Dari hasil operasi tangkap tangan (OTT) yang dilakukan Senin (17/10/2016), Propam Polda Riau mengamankan 15 orang polisi, 10 orang berasal dari kesatuan polisi lalu lintas.
“Dalam operasi OTT ini, propam mengamankan 10 personel Polisi Lalu Lintas. Kemudian ada OTT terhadap lima personel dari Kesatuan Shabara,” ucapnya.
Guntur merincikan, untuk satuan polisi lalu lintas, diamankan empat personel dari unit PJR (patroli jalan raya), empat personel dari Polantas Polresta Pekanbaru, dan dua personel dari Polres Siak.
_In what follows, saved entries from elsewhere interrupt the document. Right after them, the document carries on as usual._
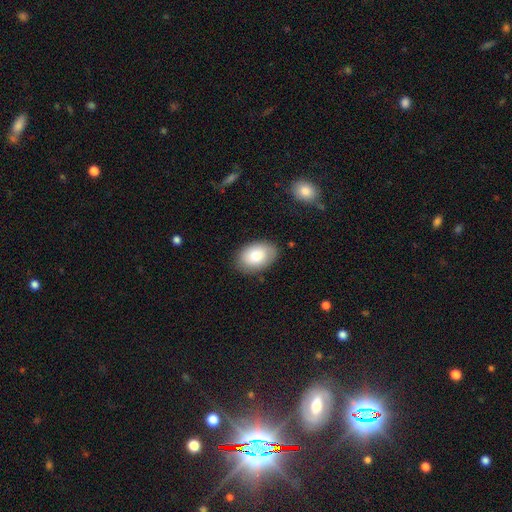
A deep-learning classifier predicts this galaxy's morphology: Smooth or featured? smooth (80%)
How rounded? in between (87%)
Merging? none (83%)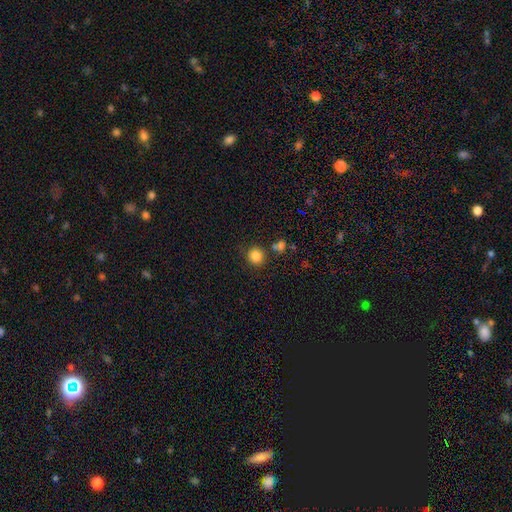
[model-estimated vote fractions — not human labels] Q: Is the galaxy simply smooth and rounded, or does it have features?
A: smooth — 84%.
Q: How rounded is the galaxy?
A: round — 91%.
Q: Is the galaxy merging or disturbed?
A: none — 80%.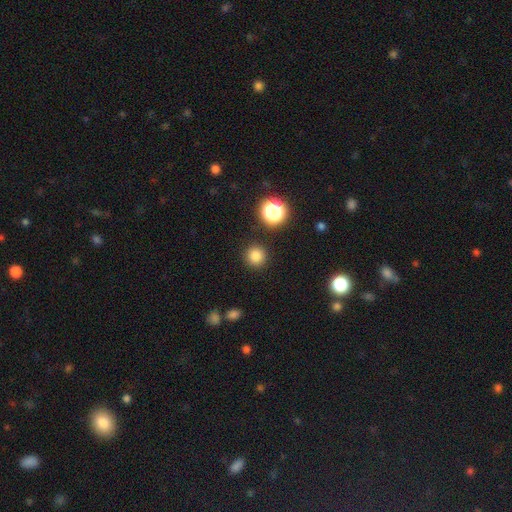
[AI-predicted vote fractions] smooth_or_featured: smooth (p=0.81) [alt: star or artifact p=0.15]
how_rounded: round (p=0.95) [alt: in between p=0.04]
merging: none (p=0.90) [alt: minor disturbance p=0.06]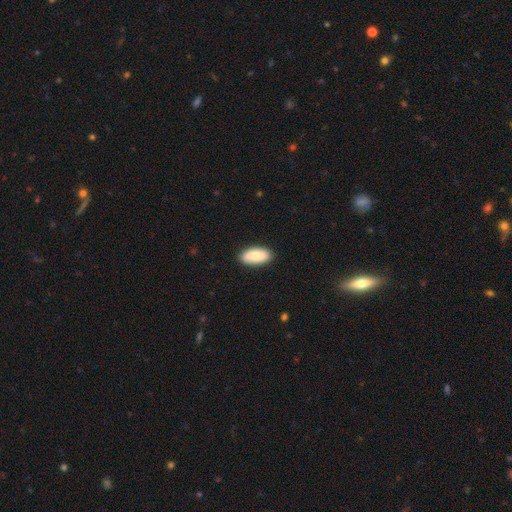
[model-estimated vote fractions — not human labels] The model was most divided on "smooth or featured": smooth: 79%, featured or disk: 15%, star or artifact: 6%. More confident: how rounded — in between (90%); merging — none (89%).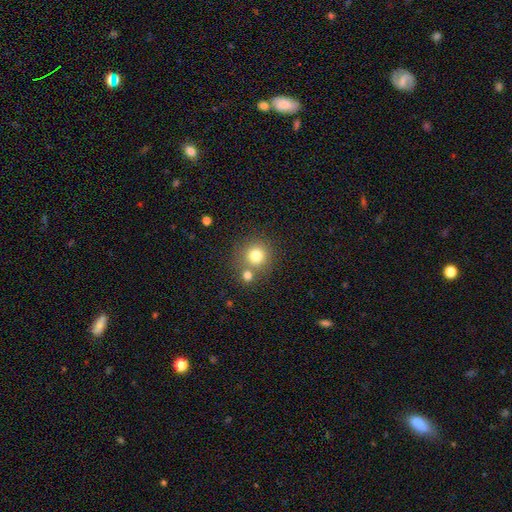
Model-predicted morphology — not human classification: Q: Smooth or featured?
A: smooth (77%); runner-up: star or artifact (13%)
Q: How rounded?
A: round (92%); runner-up: in between (7%)
Q: Merging?
A: none (65%); runner-up: merger (23%)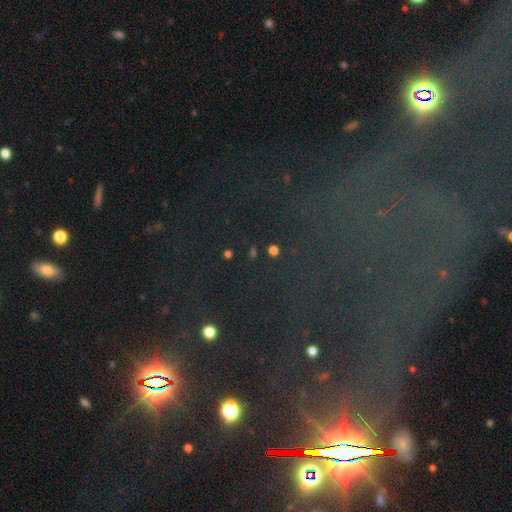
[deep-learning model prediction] smooth_or_featured: star or artifact (p=0.76) [alt: featured or disk p=0.12]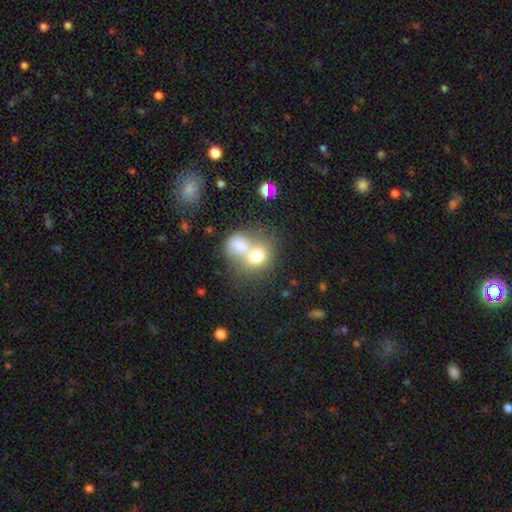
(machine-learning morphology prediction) Q: Smooth or featured?
A: smooth (71%); runner-up: featured or disk (19%)
Q: How rounded?
A: round (53%); runner-up: in between (46%)
Q: Merging?
A: merger (65%); runner-up: none (21%)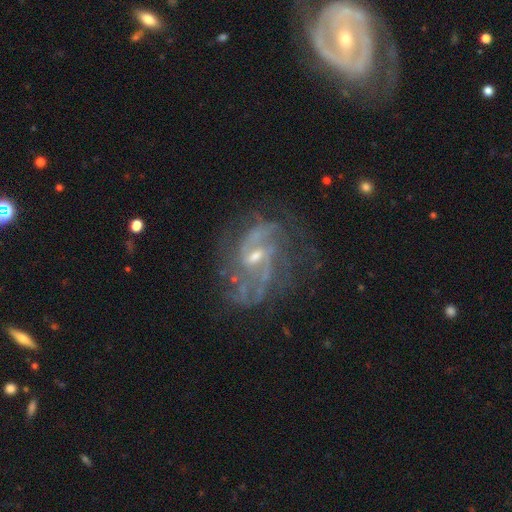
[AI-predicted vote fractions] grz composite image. It shows a featured or disk galaxy (87%) with a weak bar (58%), 2 (51%) medium (48%) spiral arms (92%) and a small central bulge (55%). Merging: none (58%).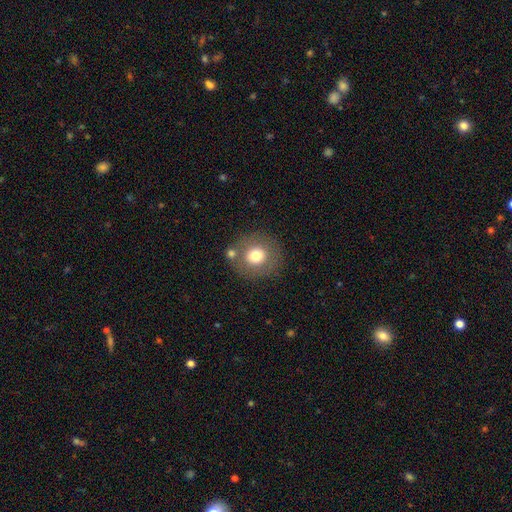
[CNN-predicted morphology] smooth 71%, featured or disk 18%, star or artifact 11%. Down the decision tree: how rounded — round (90%); merging — none (77%).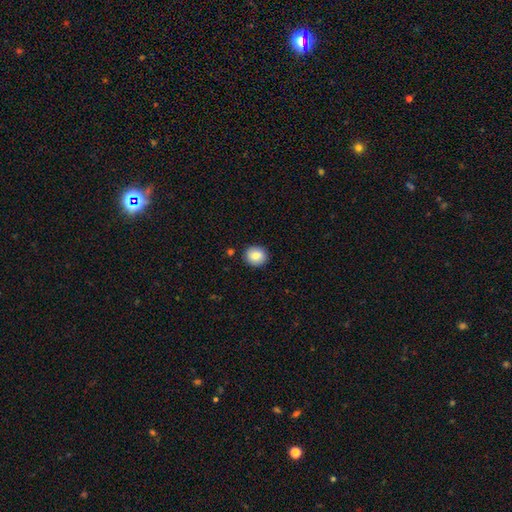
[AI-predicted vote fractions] The model was most divided on "how rounded": round: 85%, in between: 14%, cigar-shaped: 1%. More confident: merging — none (90%); smooth or featured — smooth (83%).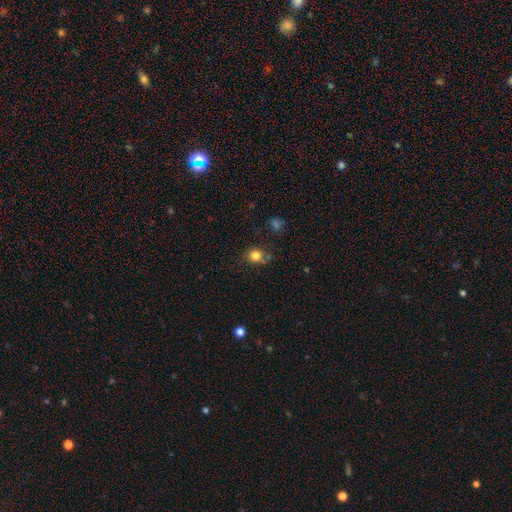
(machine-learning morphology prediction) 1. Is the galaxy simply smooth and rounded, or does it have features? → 82% smooth, 12% star or artifact, 6% featured or disk.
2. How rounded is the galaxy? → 73% round, 26% in between, 1% cigar-shaped.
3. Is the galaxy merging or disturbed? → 69% none, 18% minor disturbance, 7% merger, 5% major disturbance.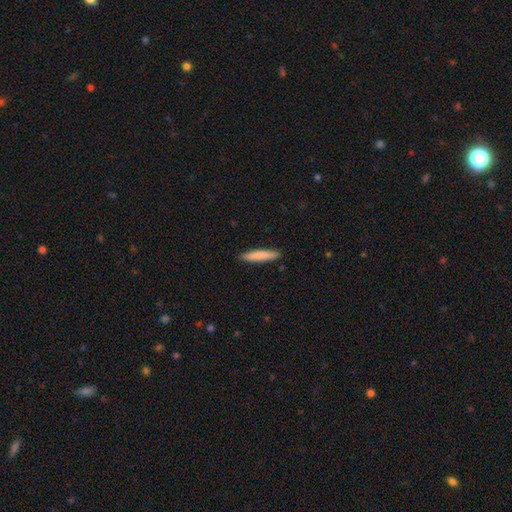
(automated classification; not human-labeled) Smooth or featured? smooth (78%)
How rounded? cigar-shaped (93%)
Merging? none (91%)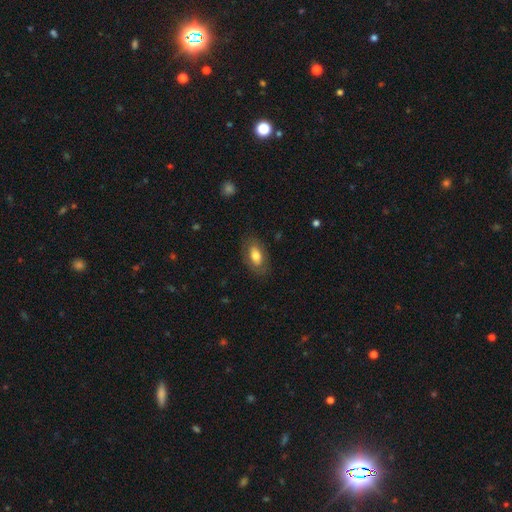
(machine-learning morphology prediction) smooth_or_featured: smooth (p=0.70) [alt: featured or disk p=0.23]
how_rounded: in between (p=0.92) [alt: round p=0.05]
merging: none (p=0.81) [alt: minor disturbance p=0.13]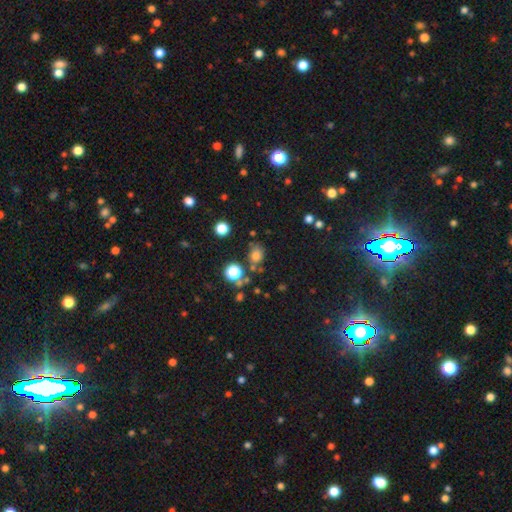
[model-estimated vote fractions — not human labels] Overall: smooth (72%). How rounded: round (59%; in between 40%). Merging: none (67%).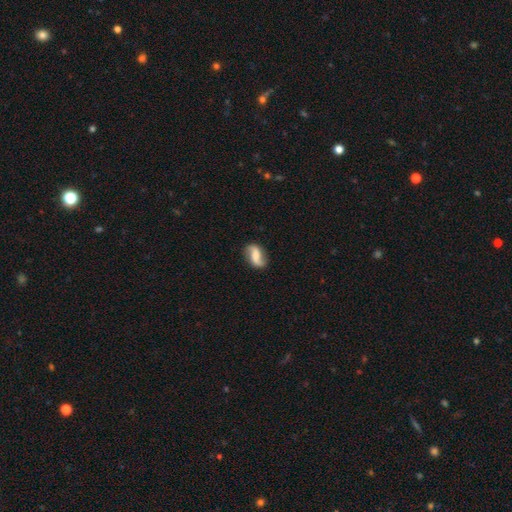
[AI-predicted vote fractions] Morphology: type=featured or disk (68%); edge-on=no (96%); bar=weak (41%); spiral arms=yes (93%); winding=loose (75%); arm count=2 (91%); bulge=moderate (35%); merging=none (78%).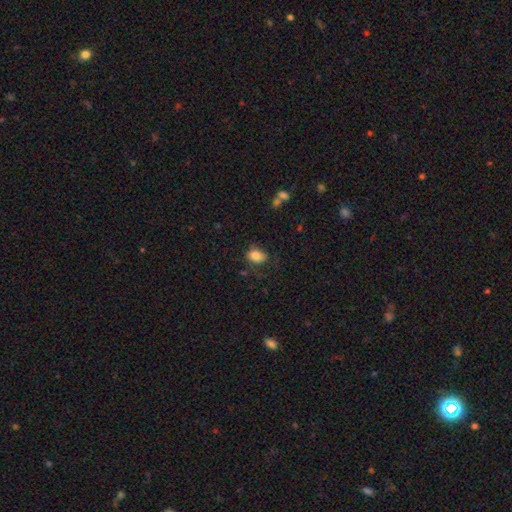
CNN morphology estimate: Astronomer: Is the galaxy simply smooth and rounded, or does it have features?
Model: smooth — 80%.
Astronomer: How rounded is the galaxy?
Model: in between — 65%.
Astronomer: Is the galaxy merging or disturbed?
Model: none — 58%.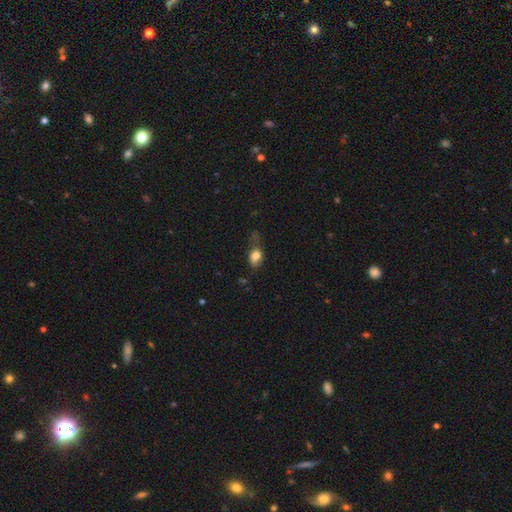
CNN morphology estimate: Smooth or featured?
  - smooth: 76% *
  - featured or disk: 13%
  - star or artifact: 10%
How rounded?
  - in between: 73% *
  - round: 23%
  - cigar-shaped: 4%
Merging?
  - none: 33% * (tied)
  - minor disturbance: 33% * (tied)
  - major disturbance: 27%
  - merger: 7%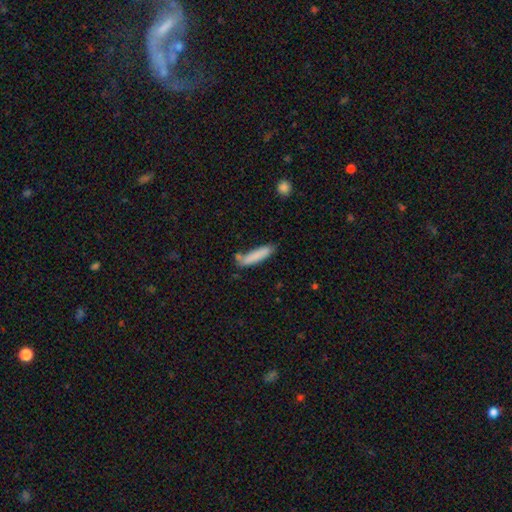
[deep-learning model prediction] The model was most divided on "merging": none: 68%, minor disturbance: 18%, merger: 10%, major disturbance: 4%. More confident: smooth or featured — smooth (83%); how rounded — cigar-shaped (83%).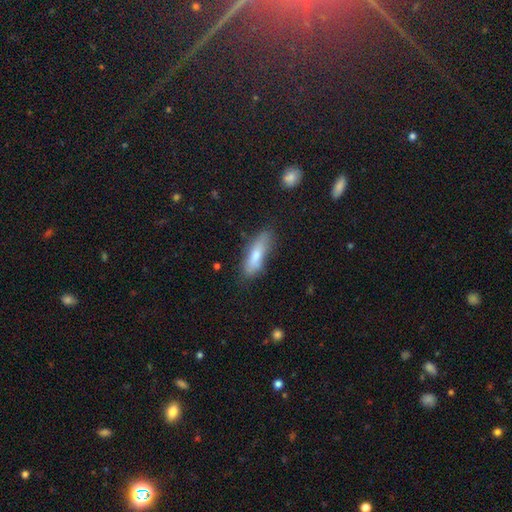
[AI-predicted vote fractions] This is likely a smooth galaxy (70%). How rounded: possibly cigar-shaped (51%). Merging: likely none (71%).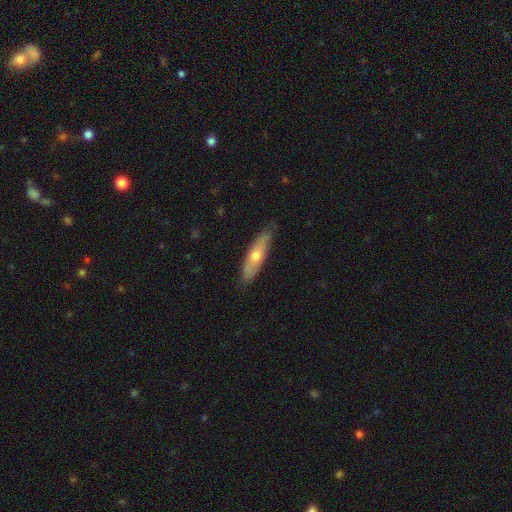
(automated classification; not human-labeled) Smooth or featured? smooth (53%)
How rounded? cigar-shaped (70%)
Merging? none (82%)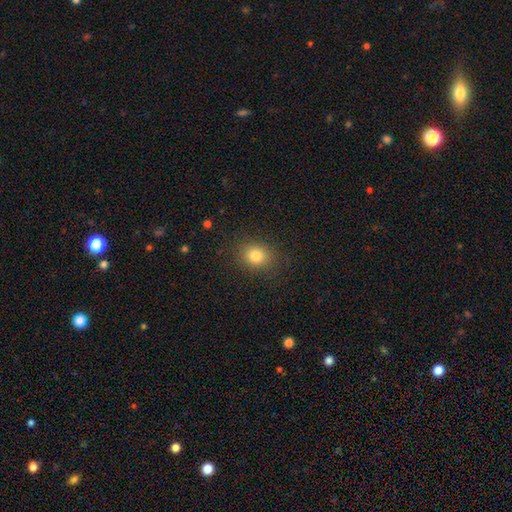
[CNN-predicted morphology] Overall: smooth (81%). How rounded: round (63%; in between 36%). Merging: none (86%).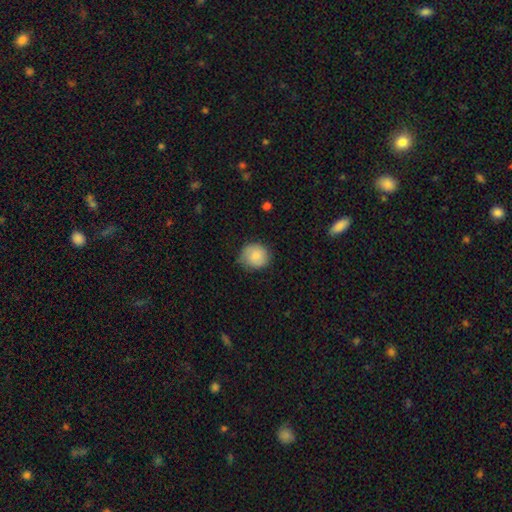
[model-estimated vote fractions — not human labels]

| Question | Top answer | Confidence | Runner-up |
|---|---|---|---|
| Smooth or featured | smooth | 81% | featured or disk (12%) |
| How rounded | round | 83% | in between (16%) |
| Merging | none | 68% | minor disturbance (26%) |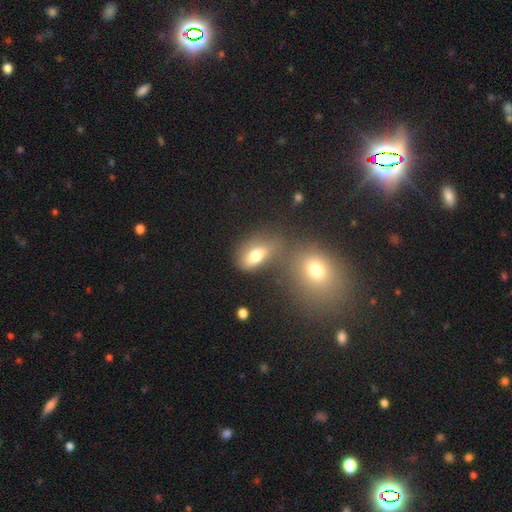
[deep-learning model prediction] Smooth or featured: smooth — 72% (featured or disk — 16%)
How rounded: in between — 80% (round — 15%)
Merging: none — 51% (merger — 23%)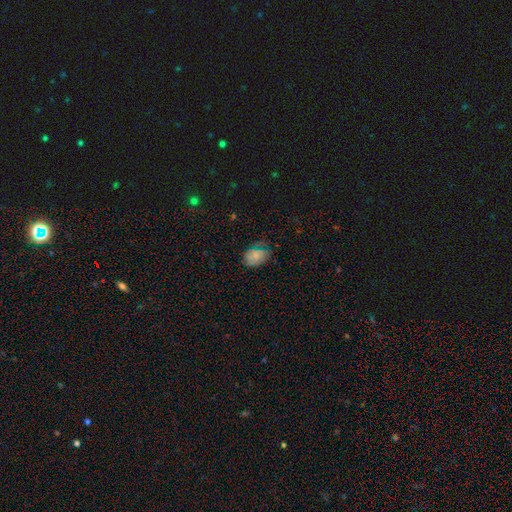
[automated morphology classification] smooth-or-featured: smooth: 72% | star or artifact: 14% | featured or disk: 14%
  how-rounded: in between: 81% | round: 18% | cigar-shaped: 1%
  merging: none: 62% | minor disturbance: 28% | major disturbance: 9% | merger: 2%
“Kasus oknum lantas adalah pungli untuk pengurusan surat izin mengemudi (SIM) dan tilang. Ini merupakan perintah Kapolri untuk bersih-bersih oknum polisi,” ujarnya.
Operasi OTT ini merupakan kegiatan Propam Polda Riau sejak Agustus-Oktober 2016. Besar pungli dalam operasi OTT ini mulai Rp2ribu hingga Rp1,5 juta.
“Bila terbukti, sanksinya adalah pidana dan pemecatan. Ini sudah perintah dari Kapolri. Jadi diimbau kepada warga yang mengetahui ada pungli oknum polisi bisa dilaporkan ke Unit Propam Polda Riau,” pungkasnya.